Of course the new debt comes at a price. For prime borrowers, that cost of debt – base rate plus margin – has effectively doubled since the nadir of interest rate cycle, crunching interest coverage ratios, and reducing the amount of leverage.
Rising yields
So how far will values fall through the reset?
MSCI’s Martin-Henry notes that several sectors experienced a rise in yields during the third quarter which, unless balanced by a significant increase in income, is effectively a fall in value.
Offices in Sydney, Brisbane and Perth, but not Melbourne, saw a rise in yields; so did regional, sub-regional and neighbourhood shopping centres but not city centre retail or large format retail; and, “most notably the Sydney industrial sector saw the first increase in cap rates in six years”.
The December 30 valuations, due out over the next month, should show a touch of the wind back, but only a touch, until further transaction evidence emerges.
Last month, Barrenjoey’s head of real assets research Ben Brayshaw forecast that cap rates in the listed Real Estate Investment Trust sector would rise 40-100 basis points.
Which means book values would wind back about 11 per cent for retail, 7.5 per cent for premium office but 35 per cent for B-grade buildings, and 2 per cent for logistics property. Some industrial values will actually rise but others will fall 10 per cent.
“This cycle is proving to be different, which makes it challenging to draw parallels with the past,” he wrote,
Brayshaw noted, that unlike during the global financial crisis, REIT balance sheets today can absorb a decline in valuations and, with debt covenant issues unlikely to come into play, the “REITs shouldn’t need defensive equity”.
“We believe that inflation-linked income growth, tight supply/demand across most sectors, and moderate leverage, will limit the correction,” he wrote.
Demand for quality
Another way to look at the issue is to see what is being sold, to whom and why.
The REITs are largely sellers, with Brayshaw estimating the sector aims to divest $5 billion to $10 billion worth of assets.
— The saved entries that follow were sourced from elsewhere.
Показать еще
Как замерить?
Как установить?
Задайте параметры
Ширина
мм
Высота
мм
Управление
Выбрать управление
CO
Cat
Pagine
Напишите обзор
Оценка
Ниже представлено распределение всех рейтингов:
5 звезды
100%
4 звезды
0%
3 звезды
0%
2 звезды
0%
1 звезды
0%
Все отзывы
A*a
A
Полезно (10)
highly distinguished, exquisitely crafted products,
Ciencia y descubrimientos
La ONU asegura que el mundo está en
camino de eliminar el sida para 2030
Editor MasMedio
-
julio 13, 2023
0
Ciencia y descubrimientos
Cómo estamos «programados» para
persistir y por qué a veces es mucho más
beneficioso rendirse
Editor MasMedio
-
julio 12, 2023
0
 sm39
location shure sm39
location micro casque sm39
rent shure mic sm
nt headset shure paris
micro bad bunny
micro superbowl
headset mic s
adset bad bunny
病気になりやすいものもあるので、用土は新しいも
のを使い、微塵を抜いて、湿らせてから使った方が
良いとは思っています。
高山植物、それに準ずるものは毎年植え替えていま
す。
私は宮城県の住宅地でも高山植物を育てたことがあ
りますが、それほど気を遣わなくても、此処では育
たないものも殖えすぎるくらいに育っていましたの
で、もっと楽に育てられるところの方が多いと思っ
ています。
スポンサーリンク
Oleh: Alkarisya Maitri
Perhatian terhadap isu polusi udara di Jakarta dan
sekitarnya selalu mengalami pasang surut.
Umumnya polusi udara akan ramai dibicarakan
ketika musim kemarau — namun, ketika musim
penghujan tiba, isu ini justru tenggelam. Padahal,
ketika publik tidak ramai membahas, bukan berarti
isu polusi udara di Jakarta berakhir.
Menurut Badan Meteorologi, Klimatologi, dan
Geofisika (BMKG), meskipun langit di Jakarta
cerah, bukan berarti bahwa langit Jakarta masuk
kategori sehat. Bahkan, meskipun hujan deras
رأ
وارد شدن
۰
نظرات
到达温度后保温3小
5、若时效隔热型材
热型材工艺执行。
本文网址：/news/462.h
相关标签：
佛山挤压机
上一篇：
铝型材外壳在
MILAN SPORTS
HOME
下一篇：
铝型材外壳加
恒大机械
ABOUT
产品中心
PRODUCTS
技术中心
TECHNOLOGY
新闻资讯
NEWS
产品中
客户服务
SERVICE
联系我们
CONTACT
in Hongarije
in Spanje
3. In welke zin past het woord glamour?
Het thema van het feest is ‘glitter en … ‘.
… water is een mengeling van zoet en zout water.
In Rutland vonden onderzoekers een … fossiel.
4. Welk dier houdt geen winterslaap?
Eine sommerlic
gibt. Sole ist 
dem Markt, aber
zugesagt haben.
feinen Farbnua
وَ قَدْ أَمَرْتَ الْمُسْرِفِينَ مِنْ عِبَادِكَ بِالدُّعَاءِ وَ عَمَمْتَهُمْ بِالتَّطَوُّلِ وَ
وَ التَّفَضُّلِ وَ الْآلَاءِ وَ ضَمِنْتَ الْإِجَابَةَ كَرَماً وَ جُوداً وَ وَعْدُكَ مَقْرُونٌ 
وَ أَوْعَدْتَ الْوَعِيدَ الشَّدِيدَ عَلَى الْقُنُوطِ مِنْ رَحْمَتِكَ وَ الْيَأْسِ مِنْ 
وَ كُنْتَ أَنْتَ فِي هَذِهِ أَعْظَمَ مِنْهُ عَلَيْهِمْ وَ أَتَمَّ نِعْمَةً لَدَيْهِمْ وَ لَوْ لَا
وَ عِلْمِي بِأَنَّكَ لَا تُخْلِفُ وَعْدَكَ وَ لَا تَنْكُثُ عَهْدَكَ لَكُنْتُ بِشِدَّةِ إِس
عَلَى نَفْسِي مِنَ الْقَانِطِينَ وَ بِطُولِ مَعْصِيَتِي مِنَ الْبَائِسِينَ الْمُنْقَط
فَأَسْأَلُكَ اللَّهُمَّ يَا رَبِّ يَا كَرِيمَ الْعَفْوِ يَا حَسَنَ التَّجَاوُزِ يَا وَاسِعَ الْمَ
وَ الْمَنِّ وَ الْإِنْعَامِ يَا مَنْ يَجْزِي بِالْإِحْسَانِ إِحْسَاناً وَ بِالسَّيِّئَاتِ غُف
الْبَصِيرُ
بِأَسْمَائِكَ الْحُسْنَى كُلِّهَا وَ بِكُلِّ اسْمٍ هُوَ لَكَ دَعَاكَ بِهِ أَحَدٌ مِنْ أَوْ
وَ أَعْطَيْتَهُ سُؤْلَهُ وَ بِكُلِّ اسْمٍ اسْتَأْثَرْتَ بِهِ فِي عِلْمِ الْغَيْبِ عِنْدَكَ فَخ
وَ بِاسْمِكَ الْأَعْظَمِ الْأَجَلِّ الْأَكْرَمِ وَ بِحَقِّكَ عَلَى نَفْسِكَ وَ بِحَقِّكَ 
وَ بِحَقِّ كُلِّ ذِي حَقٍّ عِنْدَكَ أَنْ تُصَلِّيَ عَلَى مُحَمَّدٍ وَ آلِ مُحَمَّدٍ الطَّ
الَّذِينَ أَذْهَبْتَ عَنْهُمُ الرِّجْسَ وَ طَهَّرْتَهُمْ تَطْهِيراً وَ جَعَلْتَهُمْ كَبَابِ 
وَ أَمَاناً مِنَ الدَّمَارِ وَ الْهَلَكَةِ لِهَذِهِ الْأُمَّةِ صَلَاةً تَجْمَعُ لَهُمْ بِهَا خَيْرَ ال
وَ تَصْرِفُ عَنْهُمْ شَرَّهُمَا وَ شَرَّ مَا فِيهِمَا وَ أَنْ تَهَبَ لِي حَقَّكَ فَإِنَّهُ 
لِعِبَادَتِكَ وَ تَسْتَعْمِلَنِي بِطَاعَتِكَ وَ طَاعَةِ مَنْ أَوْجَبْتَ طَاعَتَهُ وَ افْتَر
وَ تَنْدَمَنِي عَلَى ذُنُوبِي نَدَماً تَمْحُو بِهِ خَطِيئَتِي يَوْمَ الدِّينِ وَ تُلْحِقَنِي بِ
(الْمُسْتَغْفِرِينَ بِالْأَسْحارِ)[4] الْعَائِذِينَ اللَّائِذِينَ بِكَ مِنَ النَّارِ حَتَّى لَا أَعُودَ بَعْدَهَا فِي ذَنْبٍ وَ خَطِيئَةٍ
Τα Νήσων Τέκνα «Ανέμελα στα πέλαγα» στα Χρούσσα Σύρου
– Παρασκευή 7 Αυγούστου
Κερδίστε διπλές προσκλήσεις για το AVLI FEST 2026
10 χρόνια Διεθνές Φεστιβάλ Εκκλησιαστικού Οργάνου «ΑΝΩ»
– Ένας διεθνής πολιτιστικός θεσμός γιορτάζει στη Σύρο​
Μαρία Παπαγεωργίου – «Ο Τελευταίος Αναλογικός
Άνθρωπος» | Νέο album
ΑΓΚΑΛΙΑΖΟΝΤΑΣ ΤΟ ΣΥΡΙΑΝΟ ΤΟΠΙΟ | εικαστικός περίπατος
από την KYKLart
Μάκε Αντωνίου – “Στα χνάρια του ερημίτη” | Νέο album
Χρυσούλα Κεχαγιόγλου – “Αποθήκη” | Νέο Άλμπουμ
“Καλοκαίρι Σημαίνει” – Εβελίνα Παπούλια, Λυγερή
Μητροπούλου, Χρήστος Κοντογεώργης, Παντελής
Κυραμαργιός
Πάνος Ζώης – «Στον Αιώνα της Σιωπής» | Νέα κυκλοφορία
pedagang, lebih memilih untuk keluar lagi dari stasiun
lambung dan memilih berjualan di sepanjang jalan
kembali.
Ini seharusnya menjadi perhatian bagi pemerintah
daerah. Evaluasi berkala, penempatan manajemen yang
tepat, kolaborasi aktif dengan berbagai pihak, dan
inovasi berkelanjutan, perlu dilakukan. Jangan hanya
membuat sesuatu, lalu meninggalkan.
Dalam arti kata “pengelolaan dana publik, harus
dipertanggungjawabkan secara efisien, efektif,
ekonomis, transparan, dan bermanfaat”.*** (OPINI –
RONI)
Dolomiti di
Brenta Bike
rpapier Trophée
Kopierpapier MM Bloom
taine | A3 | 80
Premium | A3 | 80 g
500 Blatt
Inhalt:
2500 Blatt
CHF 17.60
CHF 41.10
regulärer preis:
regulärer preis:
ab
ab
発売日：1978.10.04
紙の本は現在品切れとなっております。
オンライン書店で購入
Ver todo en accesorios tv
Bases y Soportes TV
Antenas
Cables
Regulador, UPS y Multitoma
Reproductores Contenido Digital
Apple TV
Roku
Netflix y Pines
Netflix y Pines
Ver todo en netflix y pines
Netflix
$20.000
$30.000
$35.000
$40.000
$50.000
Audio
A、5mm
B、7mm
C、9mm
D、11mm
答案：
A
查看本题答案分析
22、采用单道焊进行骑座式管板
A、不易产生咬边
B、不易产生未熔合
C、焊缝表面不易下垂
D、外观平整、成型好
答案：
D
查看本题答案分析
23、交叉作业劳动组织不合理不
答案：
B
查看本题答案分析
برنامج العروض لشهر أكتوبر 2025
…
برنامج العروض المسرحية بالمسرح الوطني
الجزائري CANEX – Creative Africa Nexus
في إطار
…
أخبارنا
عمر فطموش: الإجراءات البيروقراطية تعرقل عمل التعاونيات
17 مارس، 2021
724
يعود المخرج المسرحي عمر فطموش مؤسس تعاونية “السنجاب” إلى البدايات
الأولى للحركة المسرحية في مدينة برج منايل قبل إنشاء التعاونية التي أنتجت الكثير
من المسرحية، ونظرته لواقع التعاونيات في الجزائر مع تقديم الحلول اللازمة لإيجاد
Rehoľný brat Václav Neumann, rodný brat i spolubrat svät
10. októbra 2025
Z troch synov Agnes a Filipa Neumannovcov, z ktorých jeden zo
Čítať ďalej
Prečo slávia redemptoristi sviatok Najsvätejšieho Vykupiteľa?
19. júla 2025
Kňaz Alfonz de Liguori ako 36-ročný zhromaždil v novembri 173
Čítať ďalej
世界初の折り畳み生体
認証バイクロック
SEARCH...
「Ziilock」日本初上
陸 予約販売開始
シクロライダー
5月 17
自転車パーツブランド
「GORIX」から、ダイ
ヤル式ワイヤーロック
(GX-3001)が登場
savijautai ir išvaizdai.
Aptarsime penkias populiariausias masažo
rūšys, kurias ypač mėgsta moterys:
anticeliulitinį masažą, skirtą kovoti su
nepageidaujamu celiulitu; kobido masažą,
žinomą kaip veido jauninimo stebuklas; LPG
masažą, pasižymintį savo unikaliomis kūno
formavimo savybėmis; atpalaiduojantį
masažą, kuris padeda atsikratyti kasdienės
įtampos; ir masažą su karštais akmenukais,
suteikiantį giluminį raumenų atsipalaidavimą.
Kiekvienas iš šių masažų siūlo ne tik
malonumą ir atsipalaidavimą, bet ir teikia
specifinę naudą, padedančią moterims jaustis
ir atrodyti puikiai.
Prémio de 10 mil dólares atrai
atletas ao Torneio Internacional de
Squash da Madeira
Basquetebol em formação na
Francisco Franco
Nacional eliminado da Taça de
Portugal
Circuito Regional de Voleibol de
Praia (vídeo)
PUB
Charter Hall managing director David Harrison told his AGM that equity flows were favouring his “larger pooled and partnership investors” – like offshore sovereign funds and the domestic superannuation funds – who were “enjoying the greater opportunities afforded in transaction markets with reduced competition.”
This week, funds managed by Centuria Capital and MA Financial will settle the $223 million purchase of Allendale Square in Perth from Mirvac after both raised $70 million in new equity from wealthy individuals and large financial groups.
But look at the return. The forecast distribution yield is a solid 7.25 per cent, and, with a planned repositioning of the tower, the Internal Rate of Return on equity is expected to be over 11 per cent.
“There is still good demand for good quality product,” says MA Financial’s managing director of asset management, Matthew Lane.
Centuria’s joint chief executive, John McBain, acknowledges that capital raising is slower at the moment but possible for those who understand their investors.
And what about the real estate groups who this year will miss the Christmas sales commissions?
Surprisingly, while sales are down, office leasing activity is up.
In the year to October, Colliers International has signed up 8 per cent more space – over half a million sq metres around the country – and 6 per cent more transactions than in 2021, with tenants driven by a “flight to quality” and “flight to experience” in core CBD and fringe locations.
There’s a lesson for capital markets.